Paul Reily looks down the church's 'pipeline'.
Outside the house where I live in Leytonstone, East London, we have been treated to several weeks of the road being dug up to renew the gas main. The existing piping, in some cases almost 100 years old, is beginning to show its age. In its place, bright new yellow plastic piping is being placed in the ground, and, because the bore is so much smaller, is being pushed through the old piping into the houses of the people down the road. As I have daily seen these pipes, I have become aware that that they can be seen as a prophetic picture of the church today.
After all, they are bright and new, they are modern, they are flexible, they are replacing something that is ageing and no longer able to do its job, and as a result, London will be safer. They are also going to be buried in the ground! Well, is that a prophetic picture or not?
Whilst it is true that many of those things can be said about fresh expressions of church / New Church / emerging church (whatever you want to call it) compared to some of our experiences of the past, is this true and fair? Are we just about being new, sparkly and shiny, flexible and creating a safer place?
As I have been in prayer over these past weeks, I have become aware that the pipes can be a picture of the church. But for me, the significance of that picture is that these pipes, whatever they are like, are there to be carriers of gas.

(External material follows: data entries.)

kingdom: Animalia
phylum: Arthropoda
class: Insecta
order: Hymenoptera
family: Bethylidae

There were problems with the connection to our house, and as a consequence we were without gas for almost four days. I didn't realise the source of the problem at first, and so was trying to discover the reason why the boiler wasn't working! I felt rather a plonker when I realised that it wasn't working because it was disconnected from the supply of power!
And that is for me precisely where this prophetic picture comes into play. In all of our brightness, snazziness, flexibility … are we truly carriers of the source of power?

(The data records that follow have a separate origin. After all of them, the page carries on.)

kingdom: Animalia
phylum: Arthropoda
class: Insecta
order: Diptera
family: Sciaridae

The other day, one of my friends from another church who has been in the area all his life, reminded me of the Jeffreys brothers' meetings in the Royal Albert Hall 55 years ago. As George Jeffreys walked from the back of the auditorium, the power of God was so present that people all around him were healed. This isn't unique to London 60 years ago; there are places around the world where this happens today.

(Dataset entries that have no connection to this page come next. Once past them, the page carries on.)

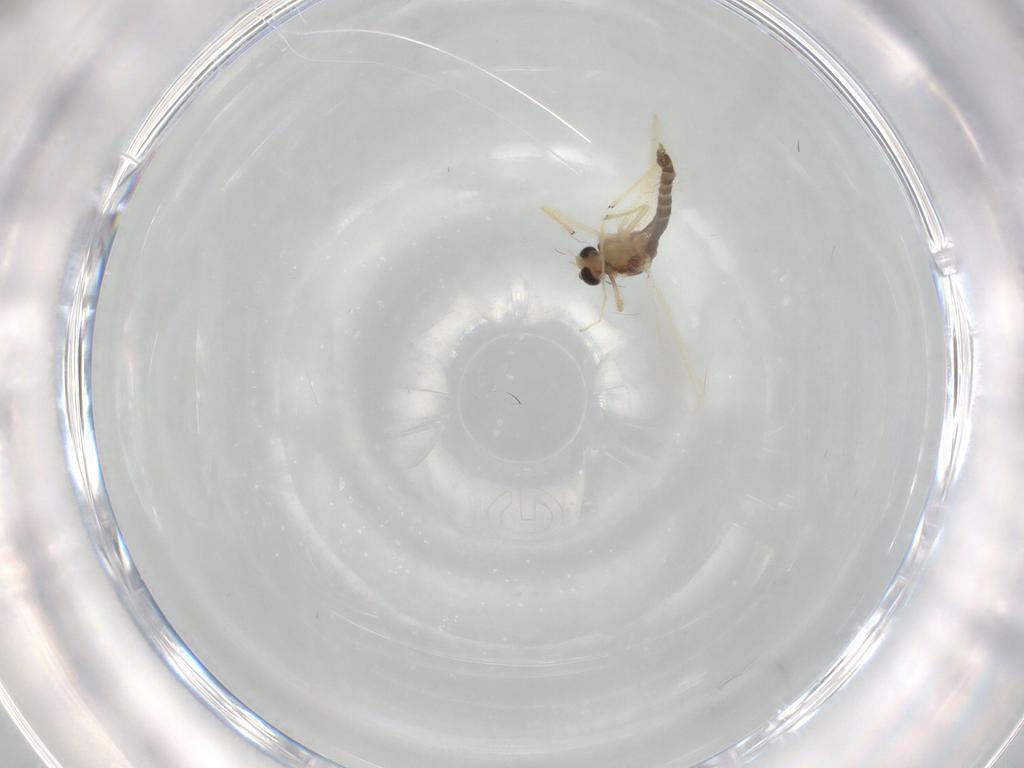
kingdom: Animalia
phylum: Arthropoda
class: Insecta
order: Diptera
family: Chironomidae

I guess my challenge to myself, as much as it is to you, is: 'Despite all our initiatives, are we carriers of the power and the love of God? Do we carry the truth, supernatural power, and love through service, which is at the heart of the Godhead?'
Of course we need to be relevant, we need to be connected, we need to get away from the obscure – many have been saying this for years. But as we strain for the relevant connectedness of the presentation of the Good News of Jesus today, for which many stand in the fresh expressions of church movement, let us not lose sight of the fact that we are carriers of the power and love of God, unless we become rapidly irrelevant in our own way.